Pour l'automobile , qui n'est pour l'instant pas concernée par ce nouveau règlement d'exemption générale, à l'échéance de septembre 2002, prévue par l'actuel règlement sectoriel d'exemption, la commission a fait savoir que cinq solutions étaient envisageables pour remplacer la réglementation actuelle.
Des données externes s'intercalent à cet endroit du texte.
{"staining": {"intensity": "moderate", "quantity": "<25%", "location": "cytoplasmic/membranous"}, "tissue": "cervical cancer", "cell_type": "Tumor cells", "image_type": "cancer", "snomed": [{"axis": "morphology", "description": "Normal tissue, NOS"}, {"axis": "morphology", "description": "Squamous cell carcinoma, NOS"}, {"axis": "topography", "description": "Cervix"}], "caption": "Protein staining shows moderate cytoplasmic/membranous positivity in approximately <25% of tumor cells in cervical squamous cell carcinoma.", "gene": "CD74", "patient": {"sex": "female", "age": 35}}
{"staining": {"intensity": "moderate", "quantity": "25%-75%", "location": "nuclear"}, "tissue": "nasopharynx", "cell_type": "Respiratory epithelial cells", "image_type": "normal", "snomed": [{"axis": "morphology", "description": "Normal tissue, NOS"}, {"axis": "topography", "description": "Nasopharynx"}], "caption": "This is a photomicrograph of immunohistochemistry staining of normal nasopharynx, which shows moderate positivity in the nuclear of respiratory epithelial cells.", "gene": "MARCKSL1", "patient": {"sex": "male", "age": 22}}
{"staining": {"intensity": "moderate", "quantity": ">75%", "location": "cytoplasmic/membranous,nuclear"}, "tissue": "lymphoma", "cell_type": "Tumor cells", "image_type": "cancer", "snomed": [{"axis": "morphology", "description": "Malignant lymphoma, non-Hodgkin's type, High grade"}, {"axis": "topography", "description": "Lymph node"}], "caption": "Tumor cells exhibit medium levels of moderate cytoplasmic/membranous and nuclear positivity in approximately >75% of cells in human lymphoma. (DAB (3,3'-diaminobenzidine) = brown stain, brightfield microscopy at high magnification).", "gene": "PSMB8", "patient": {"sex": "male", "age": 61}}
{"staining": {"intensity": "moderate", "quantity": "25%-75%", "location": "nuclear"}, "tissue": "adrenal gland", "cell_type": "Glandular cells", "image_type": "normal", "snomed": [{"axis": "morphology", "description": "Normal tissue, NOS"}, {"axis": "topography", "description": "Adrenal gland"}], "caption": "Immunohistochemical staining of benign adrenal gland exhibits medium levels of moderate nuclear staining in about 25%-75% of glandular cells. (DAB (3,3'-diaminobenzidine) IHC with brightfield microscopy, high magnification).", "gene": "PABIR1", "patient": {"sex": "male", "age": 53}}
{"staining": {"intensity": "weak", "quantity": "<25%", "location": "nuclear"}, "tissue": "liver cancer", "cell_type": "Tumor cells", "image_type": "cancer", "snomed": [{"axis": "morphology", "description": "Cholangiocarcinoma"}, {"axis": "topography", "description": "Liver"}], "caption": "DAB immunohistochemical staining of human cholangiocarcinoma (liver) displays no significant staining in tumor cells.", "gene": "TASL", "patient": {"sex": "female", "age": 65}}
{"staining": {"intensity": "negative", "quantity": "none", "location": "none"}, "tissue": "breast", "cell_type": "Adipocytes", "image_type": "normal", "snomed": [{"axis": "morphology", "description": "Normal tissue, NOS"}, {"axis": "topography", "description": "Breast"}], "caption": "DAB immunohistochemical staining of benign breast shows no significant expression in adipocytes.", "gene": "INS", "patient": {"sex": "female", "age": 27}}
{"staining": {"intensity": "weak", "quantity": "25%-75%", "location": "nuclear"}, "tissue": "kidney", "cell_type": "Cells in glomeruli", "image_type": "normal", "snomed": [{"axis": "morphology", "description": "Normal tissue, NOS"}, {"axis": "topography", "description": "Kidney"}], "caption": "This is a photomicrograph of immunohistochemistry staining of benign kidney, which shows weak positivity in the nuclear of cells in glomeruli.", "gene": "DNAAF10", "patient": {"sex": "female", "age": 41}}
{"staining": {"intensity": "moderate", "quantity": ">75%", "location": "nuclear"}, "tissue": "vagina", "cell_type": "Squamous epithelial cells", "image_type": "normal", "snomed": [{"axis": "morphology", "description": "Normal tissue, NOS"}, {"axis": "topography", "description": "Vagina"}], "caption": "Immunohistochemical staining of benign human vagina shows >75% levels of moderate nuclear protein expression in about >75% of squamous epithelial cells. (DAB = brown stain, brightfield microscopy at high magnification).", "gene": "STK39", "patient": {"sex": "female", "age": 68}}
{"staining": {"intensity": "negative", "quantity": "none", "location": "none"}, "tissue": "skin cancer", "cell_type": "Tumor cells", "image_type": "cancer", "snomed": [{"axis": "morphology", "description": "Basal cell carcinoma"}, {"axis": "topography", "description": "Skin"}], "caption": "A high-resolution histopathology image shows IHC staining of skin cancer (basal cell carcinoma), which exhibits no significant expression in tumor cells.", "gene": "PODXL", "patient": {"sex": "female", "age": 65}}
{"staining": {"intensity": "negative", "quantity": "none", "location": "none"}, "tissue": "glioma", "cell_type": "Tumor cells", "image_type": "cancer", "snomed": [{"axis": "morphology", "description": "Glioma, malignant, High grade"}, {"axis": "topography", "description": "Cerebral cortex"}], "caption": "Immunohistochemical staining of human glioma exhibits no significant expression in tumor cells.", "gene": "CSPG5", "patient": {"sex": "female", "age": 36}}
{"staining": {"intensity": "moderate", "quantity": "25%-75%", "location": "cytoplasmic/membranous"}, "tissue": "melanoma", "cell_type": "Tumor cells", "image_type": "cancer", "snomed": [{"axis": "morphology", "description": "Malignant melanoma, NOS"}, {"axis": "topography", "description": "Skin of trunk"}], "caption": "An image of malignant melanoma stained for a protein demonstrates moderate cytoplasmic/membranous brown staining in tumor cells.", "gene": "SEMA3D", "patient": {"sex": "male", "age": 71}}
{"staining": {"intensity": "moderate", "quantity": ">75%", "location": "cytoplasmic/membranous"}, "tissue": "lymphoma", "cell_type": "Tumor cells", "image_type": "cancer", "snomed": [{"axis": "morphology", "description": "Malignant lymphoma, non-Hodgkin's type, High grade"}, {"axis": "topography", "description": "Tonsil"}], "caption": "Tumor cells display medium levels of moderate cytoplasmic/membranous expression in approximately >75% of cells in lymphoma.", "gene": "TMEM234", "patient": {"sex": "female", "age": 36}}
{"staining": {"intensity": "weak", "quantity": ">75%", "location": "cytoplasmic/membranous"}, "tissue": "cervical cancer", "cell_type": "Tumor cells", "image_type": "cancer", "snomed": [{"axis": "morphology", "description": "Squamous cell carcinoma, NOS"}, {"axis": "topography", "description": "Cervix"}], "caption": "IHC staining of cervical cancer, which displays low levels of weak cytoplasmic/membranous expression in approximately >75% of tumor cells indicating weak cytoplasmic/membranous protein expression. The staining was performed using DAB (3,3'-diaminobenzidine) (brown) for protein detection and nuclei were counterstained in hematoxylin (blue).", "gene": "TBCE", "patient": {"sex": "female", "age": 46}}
un système dans lequel des distributeurs indépendants de véhicules automobiles ont le droit d'acheter des véhicules neufs aux constructeurs et/ou à leur réseau « officiel » de distribution ( premier scénario : distribution totalement libre ) ;

un système de distribution exclusive dans lequel le constructeur n'accepte de vendre des véhicules neufs qu'à un seul distributeur sur un territoire déterminé ( deuxième scénario : distribution exclusive ) ;

un système de distribution sélective fondé uniquement sur des critères qualitatifs ( troisième scénario : distribution sélective qualitative ) ;

un système de distribution sélective fondé sur des critères qualitatifs et quantitatifs, mais sans exclusivité territoriale ( quatrième scénario : distribution sélective qualitative et quantitative ) ;

un système de distribution sélective fondé sur des critères qualificatifs et quantitatifs avec exclusivité territoriale limitée, dans lequel les ventes actives et passives sur d'autres territoires ne sont pas restreintes ( cinquième scénario : distribution exclusive qualitative et quantitative avec exclusivité territoriale limitée ). Un « sous scénario » peut être analysé dans ce cadre, selon lequel une exclusivité territoriale limitée assortie d'une nouvelle limitation dans le temps de cinq ans est accordée aux nouveaux distributeurs afin de protéger leurs investissements initiaux.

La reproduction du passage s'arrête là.